Scaling blockchains while maintaining their decentralization benefits is incredibly challenging and a subject of ongoing research. If you do not care about decentralization benefits, you are far better off using a database! If you do, however, the primary approaches to scaling your system involve the ability to process multiple transactions simultaneously. This is easier to do with UTXO-based systems due to the self-contained verifiability of a UTXO transaction. Simpler approaches lead to more robust solutions, and indeed Bitcoin is advanced compared to its peers in the development and deployment of scaling solutions such as the Lightning Network, which batches multiple transactions between peers, and the Liquid Network, which allocates more blockspace in the form of a sidechain bridged to the main network.

Security

Blockchain security is critical. Compromised private keys or system vulnerabilities are common security failures that often result from exploited smart contracts. Account-based systems provide developers with more smart contract capabilities, which in turn are utilized to implement security features. Two examples are multisignature spending policies, which require multiple private keys to authorize a transaction, and atomic swaps, where two assets are traded and settled between counterparties in a single transaction, reducing fraud. The architecture of a UTXO-based system allows transactions of these types to execute natively, without the need for a smart contract. This means that the blockchain still supports rich security features while potential attack vectors are fewer and more costly to exploit.

Privacy

With the UTXO model, wallets generate a new address for each transaction, whereas the account model wallets feature a reusable address. This means that with an account model, the total account balance is visible to anyone, and there exist opportunities to front-run trades based on who is transacting by monitoring proposed-but-not-processed transactions.

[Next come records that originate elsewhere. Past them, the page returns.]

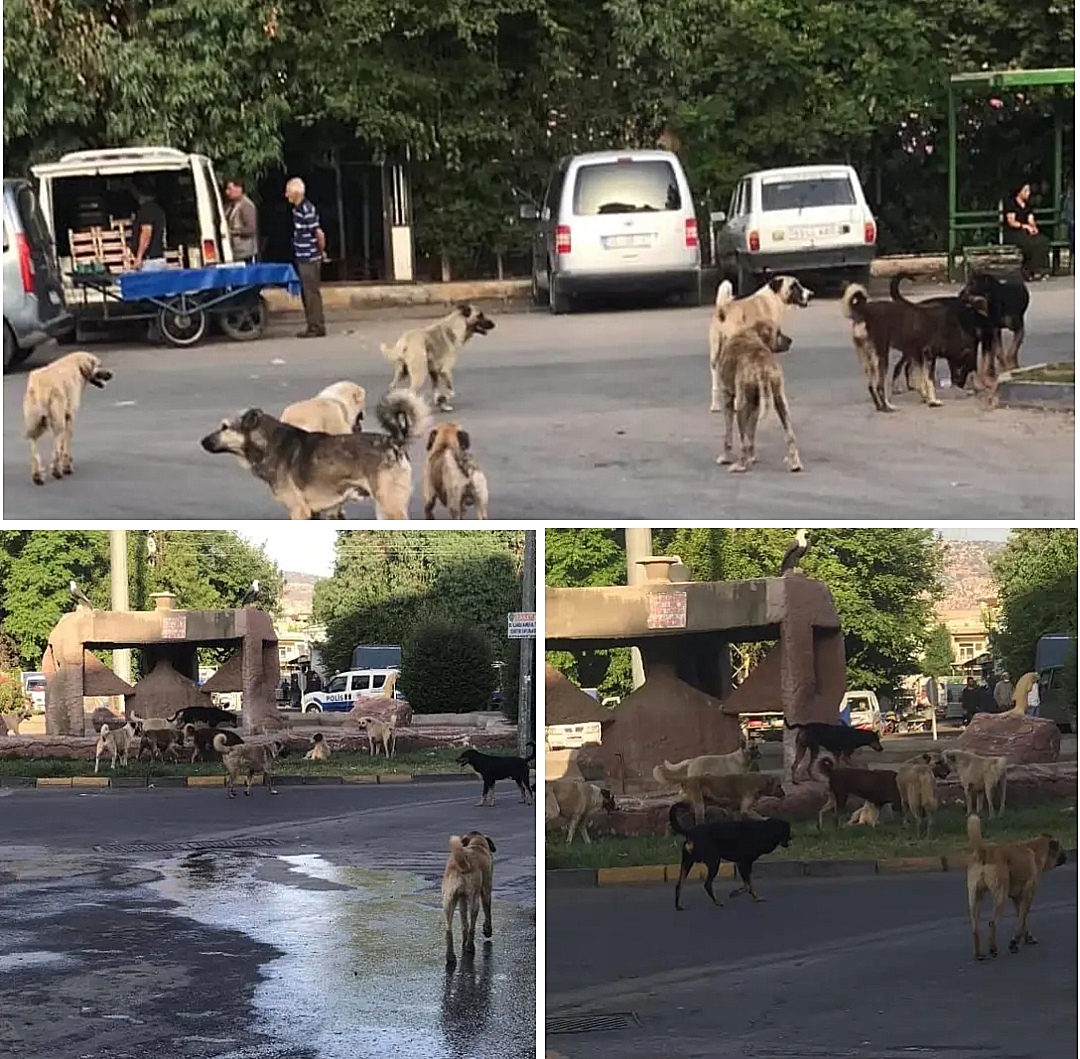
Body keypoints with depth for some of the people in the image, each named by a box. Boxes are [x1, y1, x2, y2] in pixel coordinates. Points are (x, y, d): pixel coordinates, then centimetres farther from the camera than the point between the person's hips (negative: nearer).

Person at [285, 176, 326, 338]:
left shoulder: (307, 210, -19)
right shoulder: (297, 209, 10)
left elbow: (319, 233, -19)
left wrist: (321, 251, -5)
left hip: (310, 259, -10)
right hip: (303, 258, 10)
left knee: (312, 293, -4)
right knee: (306, 293, 13)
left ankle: (317, 327, 0)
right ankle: (312, 326, 19)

UTXO-based blockchains can still align with regulatory compliance concerns while preserving a greater degree of financial privacy in an increasingly interconnected digital economy.

Programmability

The common critique is that the UTXO model and Bitcoin lack the sophisticated smart contract capabilities required for modern financial products. While account-based systems do offer richer programmability, they may not be the best option for executing large volumes of high-stakes financial transactions where system failures can lead to massive loss of funds. These are the conditions of modern financial systems; one has to assess which system is programmable enough while demonstrating a strong track record for dependable, issue-free performance.

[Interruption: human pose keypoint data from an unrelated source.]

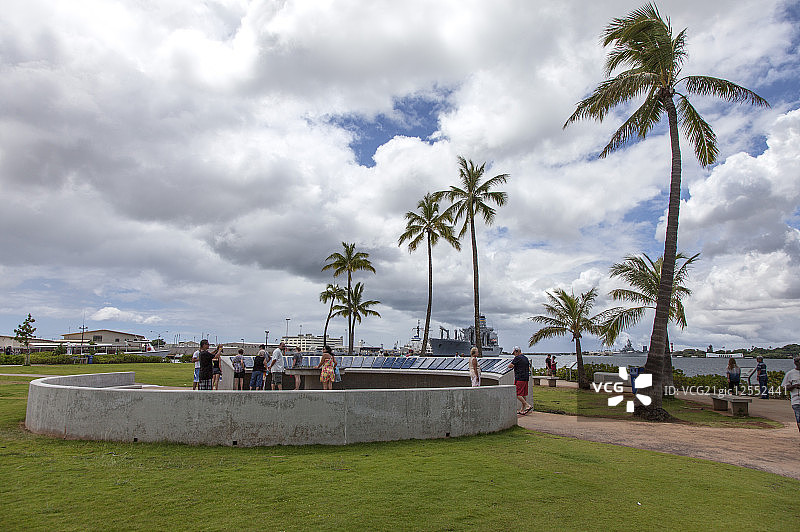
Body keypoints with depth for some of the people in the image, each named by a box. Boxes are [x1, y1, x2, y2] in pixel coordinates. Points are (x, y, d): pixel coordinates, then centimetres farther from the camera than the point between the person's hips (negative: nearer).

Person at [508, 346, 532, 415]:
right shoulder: (526, 358, 16)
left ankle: (528, 406, -12)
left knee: (517, 394, -6)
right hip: (526, 378, 9)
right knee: (523, 395, 10)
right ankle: (522, 410, 14)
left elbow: (509, 366, -10)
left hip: (519, 378, -9)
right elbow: (529, 369, 21)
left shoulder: (517, 358, -11)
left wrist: (512, 364, 9)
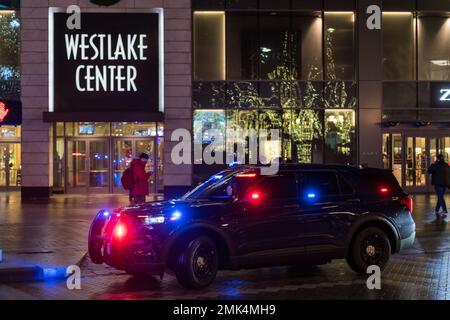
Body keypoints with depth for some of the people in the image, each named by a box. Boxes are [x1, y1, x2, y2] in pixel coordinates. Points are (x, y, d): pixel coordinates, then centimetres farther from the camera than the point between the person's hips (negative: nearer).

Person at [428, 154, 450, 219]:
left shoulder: (437, 165, -12)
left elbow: (429, 171, -6)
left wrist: (433, 164, 2)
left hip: (438, 183, -7)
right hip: (445, 183, 7)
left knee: (440, 197, -7)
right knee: (440, 197, 16)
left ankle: (444, 211, -16)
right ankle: (437, 210, 23)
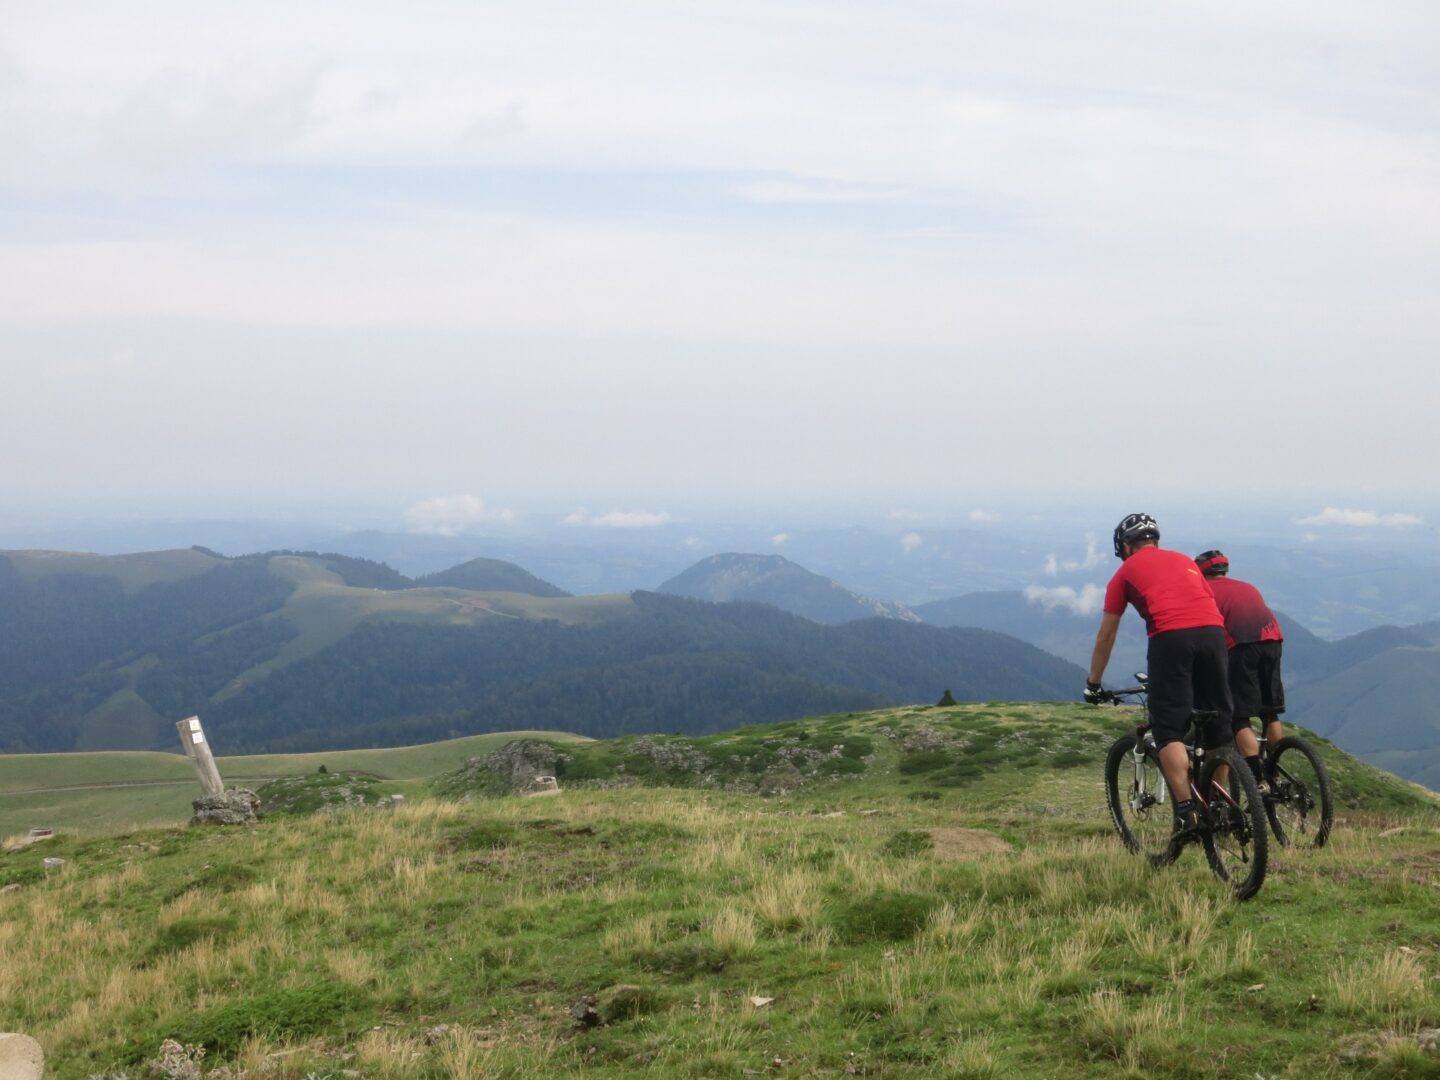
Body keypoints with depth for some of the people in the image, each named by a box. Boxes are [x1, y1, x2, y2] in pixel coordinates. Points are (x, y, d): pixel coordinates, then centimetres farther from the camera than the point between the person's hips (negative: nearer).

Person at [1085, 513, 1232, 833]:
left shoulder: (1127, 571, 21)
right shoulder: (1185, 561, 32)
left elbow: (1106, 636, 25)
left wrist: (1093, 683, 35)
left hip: (1170, 637, -4)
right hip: (1213, 631, 4)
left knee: (1169, 730, -3)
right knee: (1218, 726, 12)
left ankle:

Always robust, Bitcoin’s programmability has made incremental strides, most recently with the Taproot upgrade in 2021. Richer functionality on Bitcoin has further been facilitated by solutions like RGB, Taproot Assets and covenants and programmable assets on the Liquid Network, all of which utilize Bitcoin’s UTXO transaction model.

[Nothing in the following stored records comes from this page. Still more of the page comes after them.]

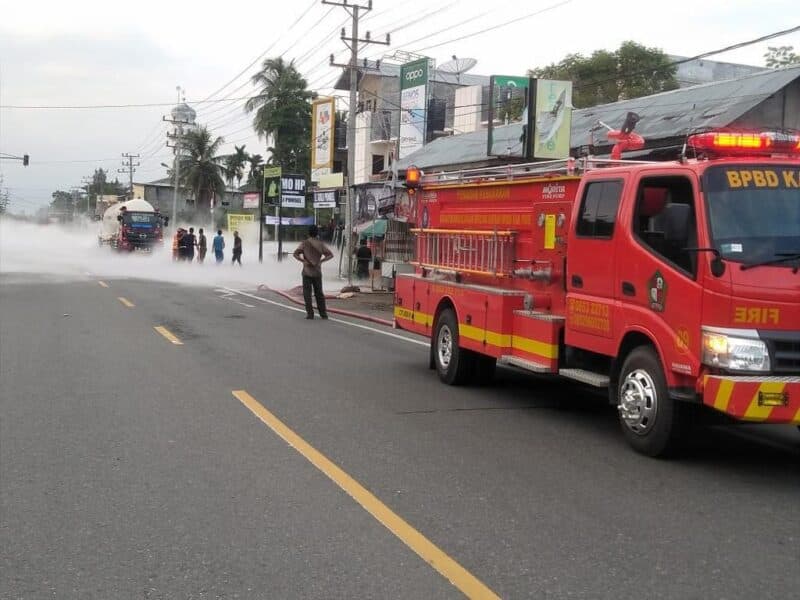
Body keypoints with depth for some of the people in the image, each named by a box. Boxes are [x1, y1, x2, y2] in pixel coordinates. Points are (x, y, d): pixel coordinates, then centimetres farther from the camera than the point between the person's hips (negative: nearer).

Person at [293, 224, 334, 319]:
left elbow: (295, 254, -13)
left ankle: (310, 313, -5)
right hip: (317, 272, 3)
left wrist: (303, 261, -10)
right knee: (319, 293, 11)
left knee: (307, 293, 2)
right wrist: (321, 261, -2)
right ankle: (323, 313, 9)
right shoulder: (320, 244, 3)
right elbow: (330, 255, 2)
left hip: (307, 272, -3)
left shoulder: (304, 243, -4)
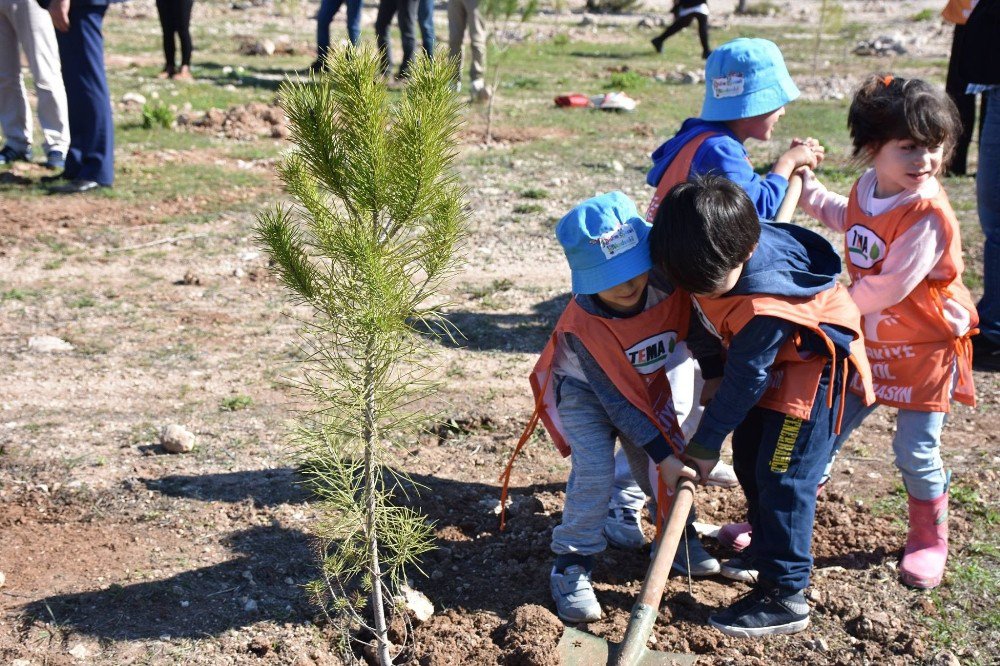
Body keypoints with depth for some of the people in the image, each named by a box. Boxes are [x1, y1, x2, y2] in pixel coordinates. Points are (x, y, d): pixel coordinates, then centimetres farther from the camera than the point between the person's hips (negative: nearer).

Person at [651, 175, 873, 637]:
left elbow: (746, 379, -27)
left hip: (812, 363, -9)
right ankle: (766, 550, 32)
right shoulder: (710, 256, -19)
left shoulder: (764, 305, -39)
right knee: (748, 460, 14)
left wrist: (706, 442, -17)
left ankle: (784, 596, -7)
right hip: (767, 361, 9)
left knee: (783, 474, -12)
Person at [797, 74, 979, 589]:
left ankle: (929, 539, 27)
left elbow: (887, 288, -25)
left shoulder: (926, 214, -26)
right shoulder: (867, 188, -3)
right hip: (869, 340, 6)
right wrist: (806, 189, 17)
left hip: (924, 350, -6)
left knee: (916, 451, 1)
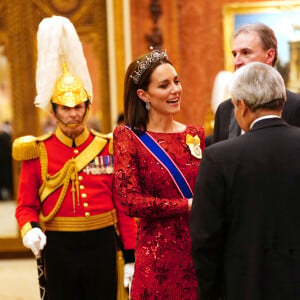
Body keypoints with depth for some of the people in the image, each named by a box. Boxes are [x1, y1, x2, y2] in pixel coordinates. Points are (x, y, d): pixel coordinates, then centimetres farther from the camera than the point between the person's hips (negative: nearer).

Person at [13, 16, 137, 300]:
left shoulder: (108, 148, 1)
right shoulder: (37, 152, -2)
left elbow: (123, 205, 2)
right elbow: (27, 205, 1)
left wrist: (131, 256, -2)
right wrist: (30, 230, -21)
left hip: (102, 244, 1)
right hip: (59, 248, -1)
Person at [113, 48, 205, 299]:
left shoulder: (196, 135, 9)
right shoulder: (128, 137, -2)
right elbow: (131, 202, -10)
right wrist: (188, 205, -14)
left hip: (198, 250, 4)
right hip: (158, 255, -3)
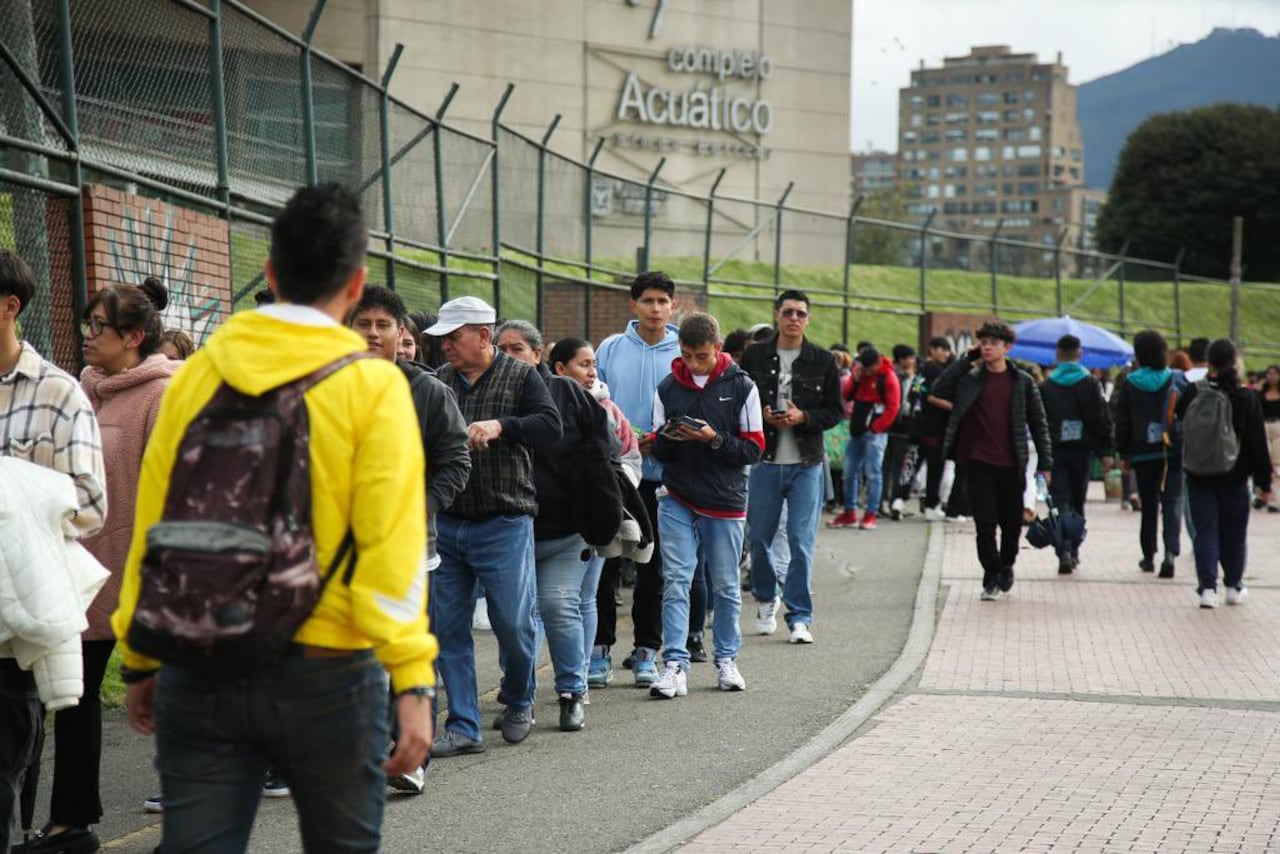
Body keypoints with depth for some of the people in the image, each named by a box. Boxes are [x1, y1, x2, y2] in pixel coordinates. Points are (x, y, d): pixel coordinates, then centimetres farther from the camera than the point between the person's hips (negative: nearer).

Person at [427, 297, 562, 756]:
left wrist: (500, 425, -26)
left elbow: (551, 427, -13)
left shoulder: (521, 376, -1)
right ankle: (463, 727, 11)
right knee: (448, 627, 3)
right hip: (446, 524, 4)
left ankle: (519, 704, 28)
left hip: (504, 524, -4)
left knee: (514, 623, 1)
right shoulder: (438, 381, 9)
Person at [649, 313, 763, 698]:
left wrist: (714, 439, -18)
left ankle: (726, 659, 23)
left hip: (725, 502, -1)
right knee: (675, 581, -7)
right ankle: (675, 665, -9)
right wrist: (668, 438, -16)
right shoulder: (668, 389, 4)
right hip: (677, 500, 1)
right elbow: (658, 450, 7)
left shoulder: (741, 387, -2)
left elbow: (754, 449, -4)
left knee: (725, 587, 9)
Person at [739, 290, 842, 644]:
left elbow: (835, 411, 5)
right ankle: (766, 600, 31)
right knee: (759, 538, 7)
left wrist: (803, 417, -12)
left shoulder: (822, 361, 4)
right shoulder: (754, 357, 5)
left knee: (802, 542, -3)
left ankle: (800, 617, 4)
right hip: (764, 462, 1)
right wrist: (763, 417, -11)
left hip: (806, 464, -1)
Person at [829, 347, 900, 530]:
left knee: (873, 473, -8)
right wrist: (854, 379, -4)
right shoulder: (860, 373, 11)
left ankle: (871, 515, -5)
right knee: (850, 472, 8)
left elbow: (893, 408, -11)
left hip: (874, 432, -7)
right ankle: (849, 513, 16)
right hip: (856, 430, 7)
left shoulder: (888, 378, -9)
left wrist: (875, 427, -14)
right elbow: (846, 395, 12)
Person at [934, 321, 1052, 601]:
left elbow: (1038, 423, 6)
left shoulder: (1023, 382, 4)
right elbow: (940, 391, -12)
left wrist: (1045, 462, 0)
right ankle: (991, 578, 7)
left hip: (1011, 465, 1)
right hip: (978, 462, -1)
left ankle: (1006, 565, 35)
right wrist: (967, 358, -9)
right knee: (985, 523, -4)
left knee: (1012, 522, 10)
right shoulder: (970, 379, 4)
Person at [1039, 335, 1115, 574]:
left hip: (1056, 452, -1)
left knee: (1060, 503, -4)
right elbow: (1103, 418, -4)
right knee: (1078, 502, 14)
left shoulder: (1046, 386, 3)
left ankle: (1064, 552, -20)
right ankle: (1074, 551, 19)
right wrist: (1106, 451, -2)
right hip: (1083, 449, 1)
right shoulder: (1091, 383, 0)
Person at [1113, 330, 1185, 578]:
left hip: (1143, 455, 1)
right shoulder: (1178, 380, -3)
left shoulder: (1129, 384, -3)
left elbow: (1122, 422, 0)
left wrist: (1123, 455, 8)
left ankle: (1148, 557, 20)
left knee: (1148, 505, 13)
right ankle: (1171, 551, -19)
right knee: (1172, 502, 1)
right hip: (1174, 453, -1)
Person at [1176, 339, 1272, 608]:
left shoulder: (1192, 393, -4)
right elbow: (1258, 443, -5)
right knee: (1233, 532, 13)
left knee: (1204, 532, 4)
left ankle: (1207, 588, -4)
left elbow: (1178, 427, 6)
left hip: (1198, 475, 1)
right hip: (1234, 477, -1)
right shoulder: (1246, 398, -8)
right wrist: (1264, 481, 1)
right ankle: (1233, 586, 22)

Built on and inheriting from Bitcoin's battle-tested codebase, the Liquid Network solution, offers finance-friendly features including faster, more confidential transactions and the ability to issue digital assets like tokenized securities, stablecoins, and debt instruments. Liquid utilizes no equity-like staking token and is governed and operated by a federation of independent businesses who each transact according to their own policies without needing to supervise their counterparties or rely on a trusted authority.

The UTXO Model: The Future Of Blockchain Integration

As the financial sector warms up to blockchain technology, the intrinsic merits of the UTXO model in terms of reliability, scalability, security and privacy are becoming especially relevant. Moreover, with the advent of Taproot and the emergence of second-layer solutions like Liquid, the narrative surrounding Bitcoin's capabilities to support smart contracts and complex financial operations is gradually shifting. Corporations and financial institutions eyeing blockchain integration would find it prudent to reevaluate the UTXO model as a viable option, harnessing Bitcoin's foundational principles to safely navigate the complexities of modern-day finance.